We will be able to run many neural network algorithms using Matlab's Neural Network Toolbox. Matlab provides extensive help on this software. Click on "Full Product Family Help" in the Help menu. For testing your newfound skills, here is the Iris dataset in a Matlab readable format. I suggest you create a matlab subdirectory with this file in it and run matlab when you are connected to this directory. Then issue the following command in Matlab's command window to load the Iris dataset:
```[irisp irist] = iris(0)
```
The 0 is a useless argument because I didn't take the time to figure out how to write a function with zero arguments. Now irisp contains the inputs (patterns) and irist contains the desired outputs (targets).

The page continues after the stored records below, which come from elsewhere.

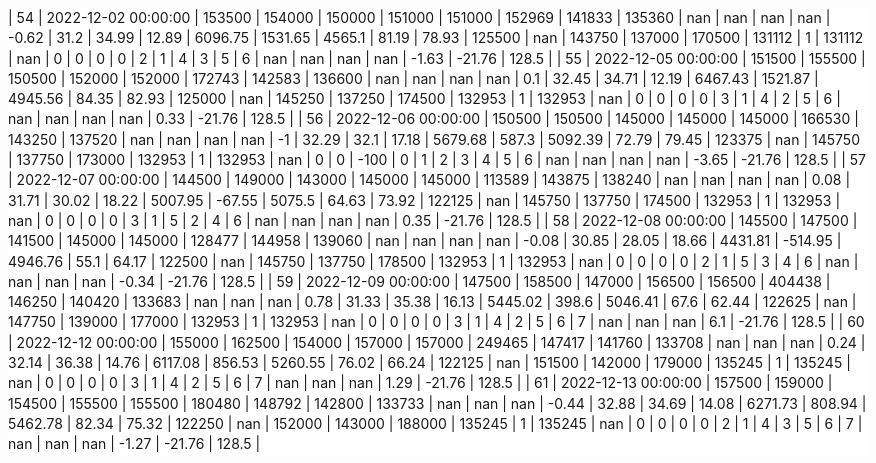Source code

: |  54 | 2022-12-02 00:00:00 | 153500 | 154000 | 150000 |  151000 |      151000 |   152969 |   141833 |   135360 |      nan |       nan |       nan |       nan | -0.62 |    31.2  |    34.99 |    12.89 |       6096.75 |        1531.65 |        4565.1  |           81.19 |           78.93 |  125500 |      nan |  143750 |   137000 |   170500 |         131112 |               1 |          131112 |             nan |                    0 |                 0 |              0 |            0 |           2 |           1 |          4 |            3 |             5 |             6 |           nan |            nan |            nan |            nan |   -1.63 | -21.76 | 128.5 |
|  55 | 2022-12-05 00:00:00 | 151500 | 155500 | 150500 |  152000 |      152000 |   172743 |   142583 |   136600 |      nan |       nan |       nan |       nan |  0.1  |    32.45 |    34.71 |    12.19 |       6467.43 |        1521.87 |        4945.56 |           84.35 |           82.93 |  125000 |      nan |  145250 |   137250 |   174500 |         132953 |               1 |          132953 |             nan |                    0 |                 0 |              0 |            0 |           3 |           1 |          4 |            2 |             5 |             6 |           nan |            nan |            nan |            nan |    0.33 | -21.76 | 128.5 |
|  56 | 2022-12-06 00:00:00 | 150500 | 150500 | 145000 |  145000 |      145000 |   166530 |   143250 |   137520 |      nan |       nan |       nan |       nan | -1    |    32.29 |    32.1  |    17.18 |       5679.68 |         587.3  |        5092.39 |           72.79 |           79.45 |  123375 |      nan |  145750 |   137750 |   173000 |         132953 |               1 |          132953 |             nan |                    0 |                 0 |           -100 |            0 |           1 |           2 |          3 |            4 |             5 |             6 |           nan |            nan |            nan |            nan |   -3.65 | -21.76 | 128.5 |
|  57 | 2022-12-07 00:00:00 | 144500 | 149000 | 143000 |  145000 |      145000 |   113589 |   143875 |   138240 |      nan |       nan |       nan |       nan |  0.08 |    31.71 |    30.02 |    18.22 |       5007.95 |         -67.55 |        5075.5  |           64.63 |           73.92 |  122125 |      nan |  145750 |   137750 |   174500 |         132953 |               1 |          132953 |             nan |                    0 |                 0 |              0 |            0 |           3 |           1 |          5 |            2 |             4 |             6 |           nan |            nan |            nan |            nan |    0.35 | -21.76 | 128.5 |
|  58 | 2022-12-08 00:00:00 | 145500 | 147500 | 141500 |  145000 |      145000 |   128477 |   144958 |   139060 |      nan |       nan |       nan |       nan | -0.08 |    30.85 |    28.05 |    18.66 |       4431.81 |        -514.95 |        4946.76 |           55.1  |           64.17 |  122500 |      nan |  145750 |   137750 |   178500 |         132953 |               1 |          132953 |             nan |                    0 |                 0 |              0 |            0 |           2 |           1 |          5 |            3 |             4 |             6 |           nan |            nan |            nan |            nan |   -0.34 | -21.76 | 128.5 |
|  59 | 2022-12-09 00:00:00 | 147500 | 158500 | 147000 |  156500 |      156500 |   404438 |   146250 |   140420 |   133683 |       nan |       nan |       nan |  0.78 |    31.33 |    35.38 |    16.13 |       5445.02 |         398.6  |        5046.41 |           67.6  |           62.44 |  122625 |      nan |  147750 |   139000 |   177000 |         132953 |               1 |          132953 |             nan |                    0 |                 0 |              0 |            0 |           3 |           1 |          4 |            2 |             5 |             6 |             7 |            nan |            nan |            nan |    6.1  | -21.76 | 128.5 |
|  60 | 2022-12-12 00:00:00 | 155000 | 162500 | 154000 |  157000 |      157000 |   249465 |   147417 |   141760 |   133708 |       nan |       nan |       nan |  0.24 |    32.14 |    36.38 |    14.76 |       6117.08 |         856.53 |        5260.55 |           76.02 |           66.24 |  122125 |      nan |  151500 |   142000 |   179000 |         135245 |               1 |          135245 |             nan |                    0 |                 0 |              0 |            0 |           3 |           1 |          4 |            2 |             5 |             6 |             7 |            nan |            nan |            nan |    1.29 | -21.76 | 128.5 |
|  61 | 2022-12-13 00:00:00 | 157500 | 159000 | 154500 |  155500 |      155500 |   180480 |   148792 |   142800 |   133733 |       nan |       nan |       nan | -0.44 |    32.88 |    34.69 |    14.08 |       6271.73 |         808.94 |        5462.78 |           82.34 |           75.32 |  122250 |      nan |  152000 |   143000 |   188000 |         135245 |               1 |          135245 |             nan |                    0 |                 0 |              0 |            0 |           2 |           1 |          4 |            3 |             5 |             6 |             7 |            nan |            nan |            nan |   -1.27 | -21.76 | 128.5 |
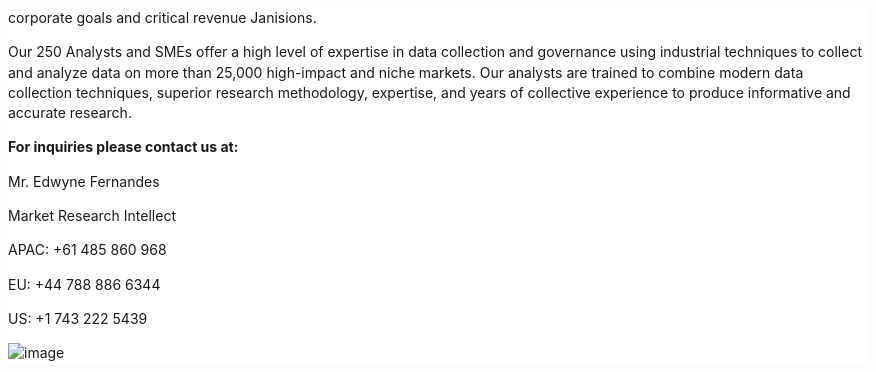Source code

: corporate goals and critical revenue Janisions.</p><p><span class="">Our 250 Analysts and SMEs offer a high level of expertise in data collection and governance using industrial techniques to collect and analyze data on more than 25,000 high-impact and niche markets. Our analysts are trained to combine modern data collection techniques, superior research methodology, expertise, and years of collective experience to produce informative and accurate research.</span></p><p><strong>For inquiries please contact us at:</strong></p><p>Mr. Edwyne Fernandes</p><p>Market Research Intellect</p><p>APAC: +61 485 860 968</p><p>EU: +44 788 886 6344</p><p>US: +1 743 222 5439</p>
![image](https://github.com/user-attachments/assets/ffd2e96a-6aa3-4aa6-a43e-135b8953b467)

There is also Matlab software in conjunction with the book to do some simple experiments. Unzip this file in your matlab directory, and change the name of the new subdirectory from LearnSCp to learnsc. This will help you to follow the book's instructions of how to use the software.